§ **What needs to be done**: Retype every one of the entries below character for character, leaving out the pictures.

### Data rows ###

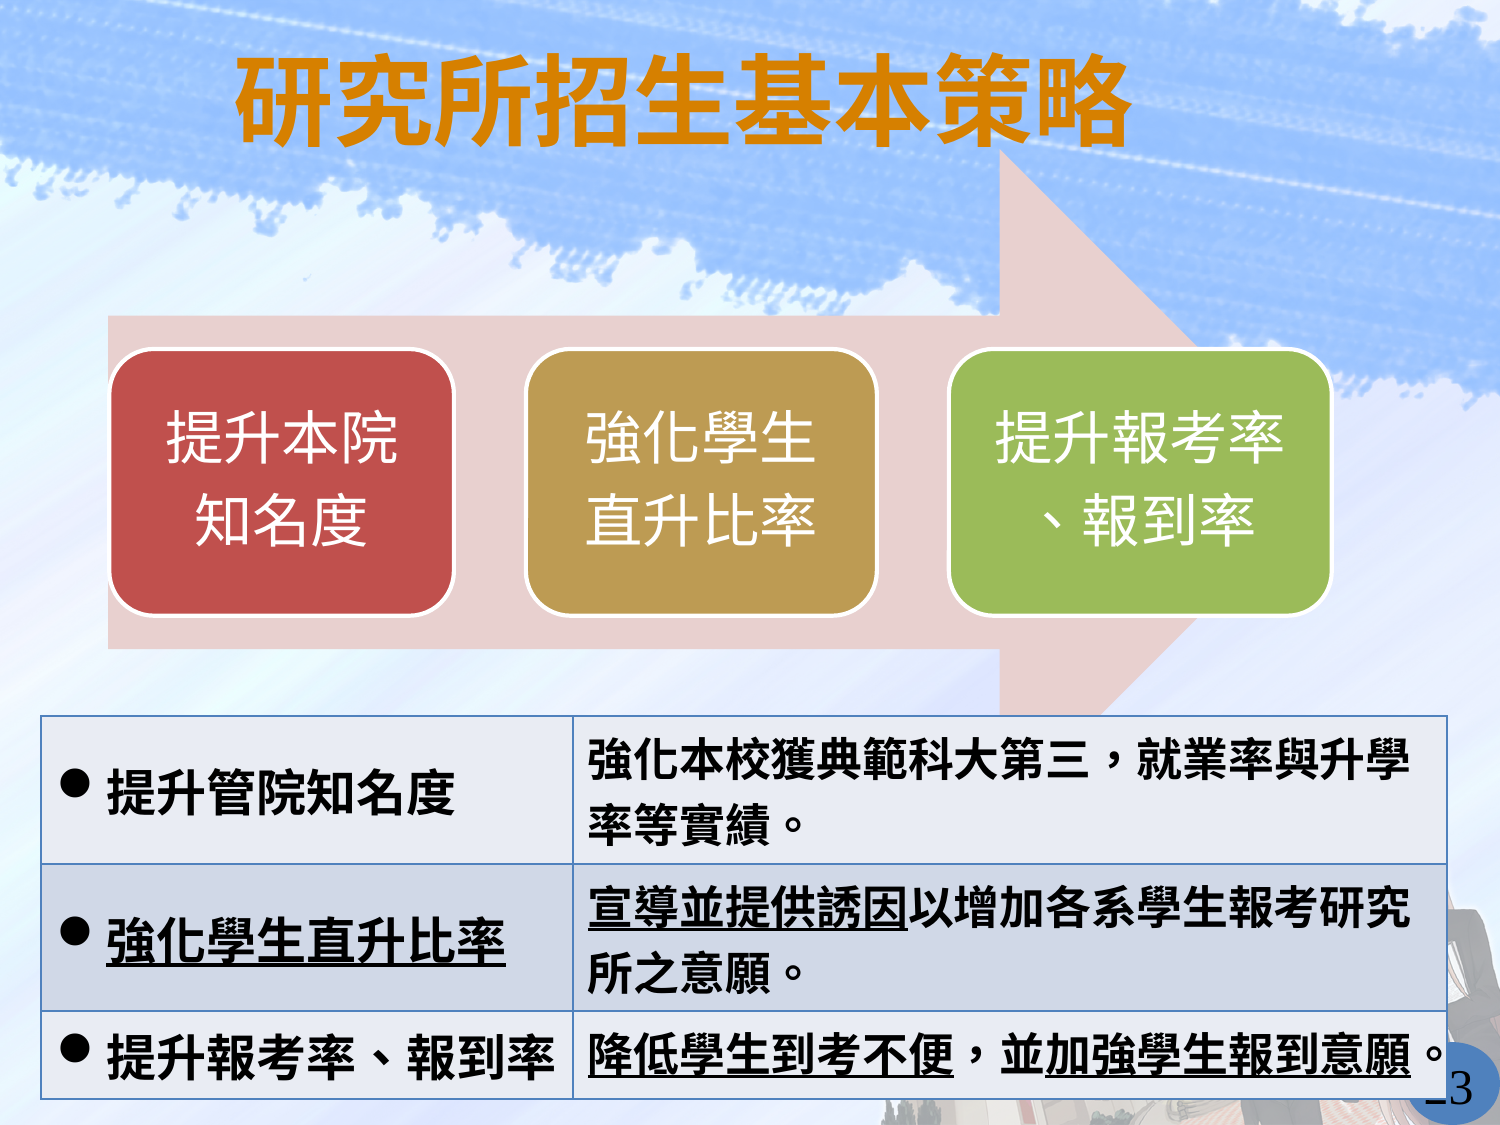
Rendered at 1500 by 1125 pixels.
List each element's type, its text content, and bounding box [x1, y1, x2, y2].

table_cell 降低學生到考不便，並加強學生報到意願。 [574, 1012, 1446, 1098]
text_box [1448, 1042, 1473, 1046]
table_cell 強化學生直升比率 [42, 865, 572, 1010]
table_header 提升管院知名度 [42, 717, 572, 863]
text_box 提升本院 知名度 [109, 348, 454, 616]
text_box 研究所招生基本策略 [218, 30, 1182, 186]
text_box [108, 186, 1200, 715]
table_cell 提升報考率、報到率 [42, 1012, 572, 1098]
text_box 提升報考率 、報到率 [948, 348, 1332, 616]
table_cell 宣導並提供誘因以增加各系學生報考研究所之意願。 [574, 865, 1446, 1010]
text_box 強化學生 直升比率 [525, 348, 877, 616]
table_header 強化本校獲典範科大第三，就業率與升學率等實績。 [574, 717, 1446, 863]
text_box [1489, 1057, 1500, 1110]
text_box <編號> [1387, 1046, 1489, 1125]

###

§ **Result of the exercise**:
Rendered at 1500 by 1125 pixels.
List each element's type, its text content, and bounding box [x1, y1, x2, y2].

table_cell 降低學生到考不便，並加強學生報到意願。 [574, 1012, 1446, 1098]
text_box [1448, 1042, 1473, 1046]
table_cell 強化學生直升比率 [42, 865, 572, 1010]
table_header 提升管院知名度 [42, 717, 572, 863]
text_box 提升本院 知名度 [109, 348, 454, 616]
text_box 研究所招生基本策略 [218, 30, 1182, 186]
text_box [108, 186, 1200, 715]
table_cell 提升報考率、報到率 [42, 1012, 572, 1098]
text_box 提升報考率 、報到率 [948, 348, 1332, 616]
table_cell 宣導並提供誘因以增加各系學生報考研究所之意願。 [574, 865, 1446, 1010]
text_box 強化學生 直升比率 [525, 348, 877, 616]
table_header 強化本校獲典範科大第三，就業率與升學率等實績。 [574, 717, 1446, 863]
text_box [1489, 1057, 1500, 1110]
text_box <編號> [1387, 1046, 1489, 1125]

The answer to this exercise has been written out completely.